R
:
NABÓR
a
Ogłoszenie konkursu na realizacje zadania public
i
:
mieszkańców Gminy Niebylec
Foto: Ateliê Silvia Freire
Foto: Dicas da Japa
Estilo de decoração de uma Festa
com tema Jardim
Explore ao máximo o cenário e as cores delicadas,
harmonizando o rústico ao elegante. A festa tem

# # # # #

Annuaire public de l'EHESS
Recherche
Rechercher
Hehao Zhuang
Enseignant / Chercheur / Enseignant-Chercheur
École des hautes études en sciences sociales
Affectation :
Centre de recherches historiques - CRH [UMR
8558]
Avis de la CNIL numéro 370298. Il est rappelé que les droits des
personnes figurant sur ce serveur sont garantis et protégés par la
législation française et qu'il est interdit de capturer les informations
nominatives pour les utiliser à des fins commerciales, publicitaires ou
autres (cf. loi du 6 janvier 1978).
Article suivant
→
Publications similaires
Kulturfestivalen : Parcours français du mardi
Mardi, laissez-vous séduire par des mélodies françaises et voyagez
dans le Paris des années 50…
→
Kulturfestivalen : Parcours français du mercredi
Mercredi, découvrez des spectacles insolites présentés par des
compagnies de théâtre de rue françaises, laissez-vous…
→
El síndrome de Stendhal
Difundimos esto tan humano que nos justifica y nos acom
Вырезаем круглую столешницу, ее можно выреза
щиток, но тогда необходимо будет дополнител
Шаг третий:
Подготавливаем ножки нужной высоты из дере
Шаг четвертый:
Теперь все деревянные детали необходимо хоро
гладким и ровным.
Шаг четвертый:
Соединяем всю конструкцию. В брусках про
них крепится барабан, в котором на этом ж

# # # # #

▶ _YOUR GOAL_: Would you please copy, word for word, everything above from the line containing "Article suivant" down to the line containing "них крепится барабан, в котором на этом ж", those two lines included?

▶ _RESPONSE AREA_:
Article suivant
→
Publications similaires
Kulturfestivalen : Parcours français du mardi
Mardi, laissez-vous séduire par des mélodies françaises et voyagez
dans le Paris des années 50…
→
Kulturfestivalen : Parcours français du mercredi
Mercredi, découvrez des spectacles insolites présentés par des
compagnies de théâtre de rue françaises, laissez-vous…
→
El síndrome de Stendhal
Difundimos esto tan humano que nos justifica y nos acom
Вырезаем круглую столешницу, ее можно выреза
щиток, но тогда необходимо будет дополнител
Шаг третий:
Подготавливаем ножки нужной высоты из дере
Шаг четвертый:
Теперь все деревянные детали необходимо хоро
гладким и ровным.
Шаг четвертый:
Соединяем всю конструкцию. В брусках про
них крепится барабан, в котором на этом ж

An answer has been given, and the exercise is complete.